Eye on the left: Hillary's Biggest Thorn

Former U.S President Bill Clinton speaks during a plenary session at the Clinton Global Initiative Middle East & Africa meeting in Marrakech, Morocco, on May 6, 2015.
Former U.S President Bill Clinton speaks during a plenary session at the Clinton Global Initiative Middle East & Africa meeting in Marrakech, Morocco, on May 6, 2015.

Silencing Bill's tongue

"Meet the Press" host Chuck Todd hit the nail on the head last week when he suggested on MSNBC's "Morning Joe" that Democratic presidential candidate Hillary Clinton intentionally made news by announcing her position on immigration reform to stem the reaction over her husband's suggestion he had to continue making high-priced speeches to "pay the bills."

Todd said Mrs. Clinton "ate up a news cycle" with her announcement, in which she said she was the only candidate who would "fight for comprehensive immigration reform and a path to citizenship," a flip-flop from her 2003 Senate days when she said, "I am, you know, adamantly against illegal immigrants."

"I think," Todd said, "that was their one hope, that they could at least step on, hoping to slow down the Bill Clinton story. I always wonder -- did they mean to roll out any policy before she actually formally announced. I bet you they didn't, but then it was suddenly, "Let's eat up a news cycle and slow Bill down."

The millionaire Clintons have been scrutinized lately by even normally supportive liberal news outlets over the foreign donor contributions to their foundation during the time Mrs. Clinton was secretary of state. Asked about the furor early last week, Mr. Clinton said he just worked at the foundation and made the speeches to pay the bills.

Own your feelings, Michelle

First Lady Michelle Obama recently tried to create a situation of bias and discrimination where none existed. At the opening of the new $420 million Whitney Museum in New York City, she said she had a "feeling of not belonging" in museums when she was growing up in Chicago in the 1970s.

"There are so many kids in this country who look at places like museums and concert halls and other cultural centers, and they think to themselves, 'Well, that's not a place for me, for someone who looks like me, for someone who comes from my neighborhood,'" she said.

That's why, she said magnanimously, that she and her husband, the president, have opened the White House to as many young people as possible. Of course, until being restricted at first by 9-11 precautions, the White House has always been open to young people.

Museums around the country routinely offer entrance to anyone who pays an admission fee and very often give school and organizational groups large discounts. If Obama felt excluded, it wasn't about the museums.

The First Amendment? Oh, well

Zoning officials in Harrisonburg, Va., thought they were getting two evil pro-life signs out of sight recently when they filed criminal charges against Valley Church of Christ over the banners on their property. But they ran into a little problem called the First Amendment, which The Rutherford Institute, a legal firm, said barred content-based discrimination when it comes to signage.

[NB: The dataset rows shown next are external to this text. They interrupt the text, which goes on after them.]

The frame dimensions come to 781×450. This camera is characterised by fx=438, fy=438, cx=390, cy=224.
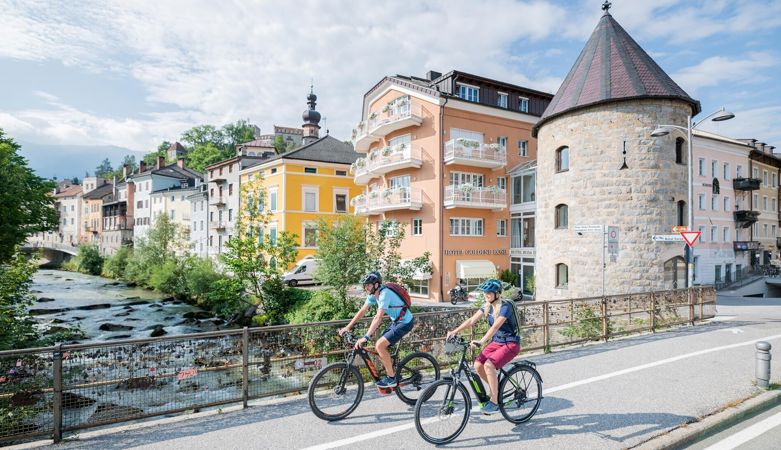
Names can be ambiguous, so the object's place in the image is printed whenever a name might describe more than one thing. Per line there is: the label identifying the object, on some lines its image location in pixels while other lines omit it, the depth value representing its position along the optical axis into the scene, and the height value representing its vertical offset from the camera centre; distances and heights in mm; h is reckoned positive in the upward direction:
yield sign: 12703 -20
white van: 30305 -2791
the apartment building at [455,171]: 26578 +4070
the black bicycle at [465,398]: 5203 -2079
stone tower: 19125 +2804
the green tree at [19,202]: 14055 +981
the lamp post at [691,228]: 14102 -87
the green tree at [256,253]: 21453 -1092
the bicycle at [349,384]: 5897 -2133
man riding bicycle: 6141 -1152
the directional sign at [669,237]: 14881 -53
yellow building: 36875 +3927
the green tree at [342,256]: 19594 -1074
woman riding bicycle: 5461 -1368
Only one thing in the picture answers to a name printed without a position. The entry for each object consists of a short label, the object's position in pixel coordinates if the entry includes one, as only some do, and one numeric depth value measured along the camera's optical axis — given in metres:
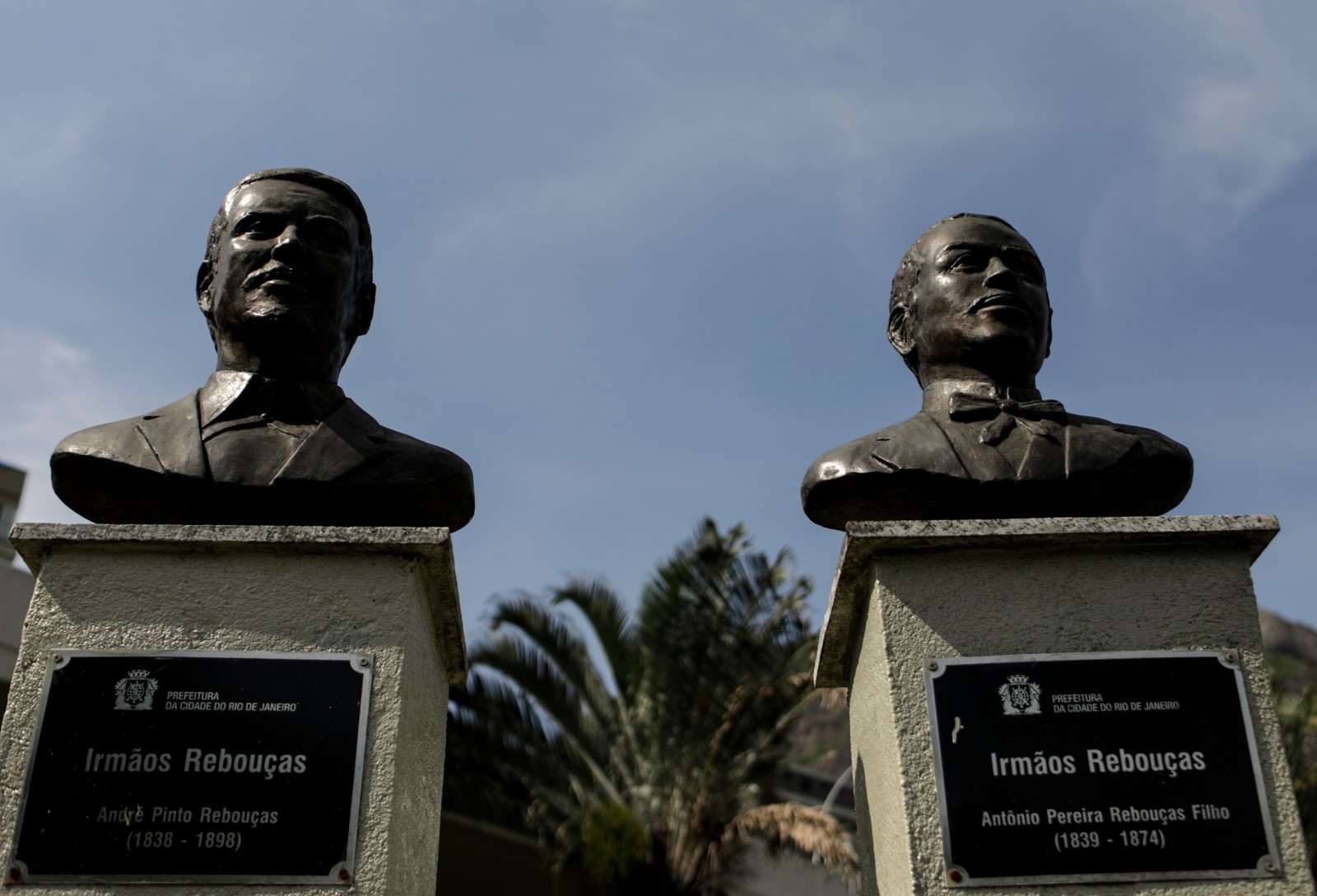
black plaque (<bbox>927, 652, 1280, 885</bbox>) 3.38
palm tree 11.66
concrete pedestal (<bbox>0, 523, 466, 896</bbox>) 3.62
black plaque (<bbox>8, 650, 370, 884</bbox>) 3.37
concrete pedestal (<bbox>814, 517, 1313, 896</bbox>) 3.65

The church received a letter from the city on April 20 that said someone had complained about the signs, and the city, in turn, claimed the church was in violation of an ordinance governing banners. It gave them 10 days to remove the signs or face charges that could have led to up to a year in jail and a $2,500 fine. One of the banners displayed a quote from Mother Teresa, which read: "It is a poverty to decide that a child must die so that you may live as you wish." The second was a Bible verse, Jeremiah 1:5: "Before I formed you in the womb, I knew you, before you were born I set you apart; I appointed you as a prophet to the nations."

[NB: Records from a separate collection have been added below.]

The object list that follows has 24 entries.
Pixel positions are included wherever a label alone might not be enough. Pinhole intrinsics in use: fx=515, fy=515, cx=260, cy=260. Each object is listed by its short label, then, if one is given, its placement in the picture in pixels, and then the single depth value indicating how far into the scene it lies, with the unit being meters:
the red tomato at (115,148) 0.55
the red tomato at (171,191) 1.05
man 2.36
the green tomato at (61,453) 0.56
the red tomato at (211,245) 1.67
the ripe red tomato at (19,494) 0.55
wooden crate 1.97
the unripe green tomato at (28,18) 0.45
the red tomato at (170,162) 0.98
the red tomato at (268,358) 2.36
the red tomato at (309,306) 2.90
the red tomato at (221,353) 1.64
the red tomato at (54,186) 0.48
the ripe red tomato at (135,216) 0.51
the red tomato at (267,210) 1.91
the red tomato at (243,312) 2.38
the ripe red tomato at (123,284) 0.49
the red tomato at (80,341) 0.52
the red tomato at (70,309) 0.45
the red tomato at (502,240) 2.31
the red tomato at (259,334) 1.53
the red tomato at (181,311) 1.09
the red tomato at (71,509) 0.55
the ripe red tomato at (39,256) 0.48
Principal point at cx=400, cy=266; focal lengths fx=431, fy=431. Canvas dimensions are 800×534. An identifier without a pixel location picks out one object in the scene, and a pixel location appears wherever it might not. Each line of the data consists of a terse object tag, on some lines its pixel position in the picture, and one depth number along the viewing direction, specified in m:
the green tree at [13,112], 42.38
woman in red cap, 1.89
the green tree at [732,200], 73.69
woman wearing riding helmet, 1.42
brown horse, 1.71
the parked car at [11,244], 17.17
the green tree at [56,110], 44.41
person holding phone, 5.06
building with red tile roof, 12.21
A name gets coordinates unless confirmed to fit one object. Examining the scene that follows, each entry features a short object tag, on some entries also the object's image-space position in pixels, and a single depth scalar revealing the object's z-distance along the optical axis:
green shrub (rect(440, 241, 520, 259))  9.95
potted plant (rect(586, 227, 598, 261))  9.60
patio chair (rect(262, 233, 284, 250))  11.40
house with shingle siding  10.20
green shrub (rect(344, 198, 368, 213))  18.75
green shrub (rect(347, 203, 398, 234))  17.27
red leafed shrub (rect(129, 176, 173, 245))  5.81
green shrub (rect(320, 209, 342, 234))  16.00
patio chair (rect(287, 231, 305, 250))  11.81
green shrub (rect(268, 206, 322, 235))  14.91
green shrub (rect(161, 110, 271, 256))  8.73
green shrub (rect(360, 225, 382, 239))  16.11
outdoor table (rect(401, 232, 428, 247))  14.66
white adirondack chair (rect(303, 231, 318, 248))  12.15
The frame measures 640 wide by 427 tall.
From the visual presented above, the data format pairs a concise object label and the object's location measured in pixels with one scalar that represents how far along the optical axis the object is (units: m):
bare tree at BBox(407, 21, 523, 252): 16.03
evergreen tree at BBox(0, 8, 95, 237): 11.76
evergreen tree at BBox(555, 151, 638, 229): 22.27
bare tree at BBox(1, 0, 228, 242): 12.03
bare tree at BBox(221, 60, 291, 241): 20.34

The city, which backed down when the Rutherford Institute intervened, lamely said its intent "was to ensure the structure and material of the sign met the requirements of the ordinance."

Do they know Timothy Geitner?

How corrupt has the Internal Revenue Service become?

Only 39 percent of 1,600 IRS employees who were "willfully noncompliant" in paying their taxes over the 10 year-period ending in 2013 were fired, according to a report by the Treasury Inspector General for Tax Administration. And that is despite a law that says they must be fired.

The report noted that the law calls for the IRS to fire willful violators, but it also lets the IRS commissioner mitigate cases when he or she wants, which has been the case with the last few commissioners. They receive, according to the report, "lesser penalties such as suspensions, reprimands or counseling."

"To argue that budget cuts provide 'a tax cut for tax cheats' while harboring employees who violate the laws they are supposed to enforce quite frankly defies logic," Rep. Peter Roskam, R-Ill., said. "The gulf of trust between taxpayers and the IRS has never been wider, and the IRS can and must do better."

The Treasury Inspector General report noted that "some employees had significant and sometimes repeated noncompliance issues, and a history of other issues" and that "management [already] had concluded that the employees were not credible."